Boiled down, aiding and abetting merely requires that the defendant “engaged in some affirmative conduct designed to aid in the success” of the commission of a crime with “knowledge that his actions would assist the perpetrator.” United States v. Smith, 832 F.2d 1167, 1171-72 (9th Cir.1987) (quoting United States v. Cowart, 595 F.2d 1023, 1031 (5th Cir.1979)). The majority’s holding that this affirmative conduct can never take the form of an oral statement will open a pandora’s box of absurd results. For example, a defendant who says “yes, you can use my house to produce methamphetamine, but I will not open the door for you or participate” would not be guilty of aiding and abetting the manufacture of drugs. Likewise, the defendant who says “yes, you can borrow my shotgun and car so that you can rob a bank” would not be guilty of aiding and abetting as long as he also says “the gun is in the closet and the keys are on the counter — get them yourself.”

Here, Modesta engaged in affirmative conduct (allowing her father to use her son’s birth certificate) designed to assist her father in smuggling undocumented infants into the United States. She did so with the knowledge that her conduct would assist her father. Thus, in my view, Modesta’s agreement that her father could use her son’s birth certificate was “an affirmative act of assistance” sufficient to constitute alien smuggling under INA § 212(a)(6)(E)(i) and Altamirano. The *1211fact that she was “reluctant” to do so and agreed only to avoid disappointing her father does not change this result. I maintain the view that, although it is sometimes difficult, we are not free to adjust the tune of the law any time it does not harmonize with that of our heartstrings.

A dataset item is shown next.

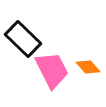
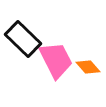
pink trapezoid: moved 4 px right, 10 px up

Because the majority decides as a matter of law that Modesta’s actions did not constitute alien smuggling, it does not reach the question of whether the Immigration Judge’s (IJ) factual findings were supported by substantial evidence. See Ckebchoub v. INS, 257 F.3d 1038, 1042 (9th Cir.2001) (stating standard of review). Because the administrative record contains an offer of proof in which Modesta admits that she agreed to allow her father to use her son’s birth certificate knowing that it would be used for alien smuggling, “any reasonable adjudicator” would not be “compelled to conclude to the contrary” of the IJ’s findings. 8 U.S.C. § 1252(b)(4)(B). Thus, I would deny Modesta’s petition for review.